Things may get easier in this area as the 2024 and 2027 CO2-reduction requirements challenge engine manufacturers. Roberts echoed a quiet discussion going around the manufacturing industry about a potential means of eliminating the need for overhead adjustment. Passenger cars have used hydraulic lash adjusters (HLAs) for many years. These use oil pressure stabilized by check valves inside a small device incorporating a cylinder and plunger to keep valves at zero lash, continually making small adjustments.
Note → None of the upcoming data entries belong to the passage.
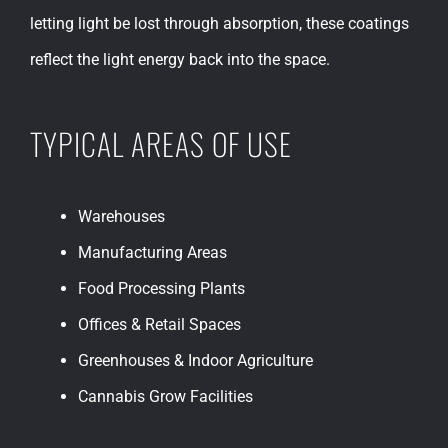
letting light be lost through absorption, these coatings
reflect the light energy back into the space.
TYPICAL AREAS OF USE
Warehouses
Manufacturing Areas
Food Processing Plants
Offices & Retail Spaces
Greenhouses & Indoor Agriculture
Cannabis Grow Facilities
Such technology was prohibited on diesels in the past, according to Roberts, because earlier diesels were very dirty. HLAs are sensitive to oil condition and will clog up and quit working unless oil is clean. But he said all the improvements in 2007 and 2010 with soot being suspended more effectively in the oil, better injectors, better filters, etc., meant that diesels were cleaned up.
In addition, Roberts explained that Jake brakes and HLAs were incompatible. Traditional valve trains hold their adjustment even though the Jake increases valve lash during operation. Hydraulic lash adjusters would overextend when the Jake was used, causing the valves to hang open, meaning loss of compression and possibly even bent valves.
The new fulcrum bridge (right) has a joint in the middle that allows the Jake brake to exert downward force on the valve while the right half of the bridge maintains tension on the lash adjuster via an internal spring. (Jacobs Manufacturing)
Jacobs has developed two new technology bridges, the fulcrum bridge and the spring bridge. These keep tension on the HLA during Jake operation, ensuring that lash stays at zero. Roberts believes HLAs may catch on in truck diesels as time goes by because they lower CO2, and “every little bit of improvement will be required. They would keep the lash ideal for the life of the truck,” he says.
But, Copeland contends that at this point there is no Detroit Diesel plan to implement hydraulic lash adjusters in heavy-duty engines. There are problems in addition to the collapse of those HLAs serving valves that are open at shutdown due to spring pressure, which then creates huge valve lash at startup. He explained that this leads to severe loads and noise until the lifters refill with oil.